These instructions are for identifying names in your text and de-identifying the text. The code works by using an open source BERT-based named entity recognition algorithm. The code will detect each word. If the word is categorized as a person, this new word (i.e., name) will be added to the dictionary and then replaced by the nomeclature: name_# (e.g., name_1, name_2). This process will be repeated for the next name. If the name is found in the exisiting dictionary, it will be assigned the previously generated name code. If the name is not found, it will be added to the dictionary and assigned a new name code.
You will work mostly in the terminal with the exception of downloading Python directly from the Python website.
- Step 1: Download Python 3, the code has been run and tested on version 3.9.1 so it is suggested this version is used. Follow instructions on installer to complete Python installation.
- Step 2: Open Terminal by typing “Terminal” in search bar.

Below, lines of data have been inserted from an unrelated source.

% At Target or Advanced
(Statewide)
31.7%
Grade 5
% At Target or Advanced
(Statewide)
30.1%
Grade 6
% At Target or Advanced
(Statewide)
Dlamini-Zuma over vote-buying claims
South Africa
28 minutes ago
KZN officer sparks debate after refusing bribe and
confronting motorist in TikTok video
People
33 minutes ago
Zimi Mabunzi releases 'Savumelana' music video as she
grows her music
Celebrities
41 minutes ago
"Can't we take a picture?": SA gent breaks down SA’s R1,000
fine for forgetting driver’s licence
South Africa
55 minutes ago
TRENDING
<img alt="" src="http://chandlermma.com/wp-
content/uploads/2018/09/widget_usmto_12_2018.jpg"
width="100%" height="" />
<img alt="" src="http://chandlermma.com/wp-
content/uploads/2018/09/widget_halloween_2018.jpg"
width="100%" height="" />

- Step 3: Install pandas by typing the following command in the terminal. Note 'pandas' may have already been installed along with Python in which case you will recieve a message saying 'requirement already satisfied'. If you recieve this message, proceed onto Step 4.
pip3 install pandas
- Step 4: Install numpy by typing the following command in the terminal. Note 'numpy' may have already been installed along with Python in which case you will recieve a message saying 'requirement already satisfied'. If you recieve this message, proceed onto Step 5.
pip3 install numpy
- Step 5: Install transformers by typing the following command in the terminal. Note 'transformers' may have already been installed along with Python in which case you will recieve a message saying 'requirement already satisfied'. If you recieve this message, proceed onto Step 6.
pip3 install transformers
- Step 6: Install tensorflow by typing the following command in the terminal. Note 'tensorflow' may have already been installed along with Python in which case you will recieve a message saying 'requirement already satisfied'. If you recieve this message, proceed onto Step 6.
pip3 install tensorflow
In order for the code to run:
- Input transcripts should be included in
./data
folder in the same directory as the code file. - Output transcripts should be included in
./output
folder in the same directory as the code file. - Check that these two folders are created prior to running the code. The data folder should have the files you intend to de-identify. The output folder would be empty.

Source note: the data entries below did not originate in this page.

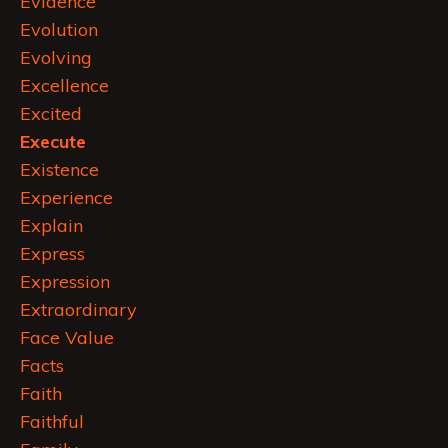
Evidence
Evolution
Evolving
Excellence
Excited
Execute
Existence
Experience
Explain
Express
Expression
Extraordinary
Face Value
Facts
Faith
Faithful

- Note. If the repository folder is downloaded, this folder already satisfies the requirements above.
With the terminal still open, navigate to the path where the code and data and output folders are located.
-
Step 1: To check which directory you are currently in type in:
pwd
This will return your current direction path (e.g., /Users/janedoe/)
-
Step 2: Assuming your code and necessary folders are in the folder called "name-detection" in the Desktop, change your directory to this folder by typing:
cd /Users/janedoe/Desktop/name-detection
This will direct you to your desired directory.
-
Step 3: To check all the necessary files are in the folder, type in:
ls
You should see a list of all of files in the folder. This should include the .py code and the respective necessary folders in the directory. If you don't see this repeat Steps 1-3.
-
Step 4: Run the code. Type in the command line:
python3 name_detection.py
The code with beggining running. The transcripts will appear in the terminal as they are being de-identified. The sample transcripts will take approximately two minutes to complete.

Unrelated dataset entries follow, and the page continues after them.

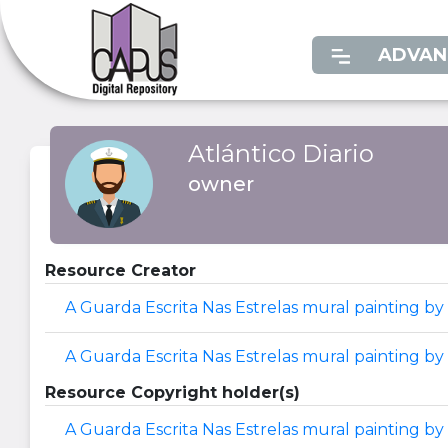
ADVAN
Atlántico Diario
owner
Resource Creator
A Guarda Escrita Nas Estrelas mural painting by 
A Guarda Escrita Nas Estrelas mural painting by
Resource Copyright holder(s)
A Guarda Escrita Nas Estrelas mural painting by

The anonymized transcripts output files will be saved in ./output
folder in the same directory as the code file. -out
will be added to the original file name to represent the processed text files. Names are replaced with "name_#id" in the text files.
To allow the possibility for future analysis and retrieval of participant's background information, name id numbers and the associated names are saved in the same directory as the code file as name_keys.csv
.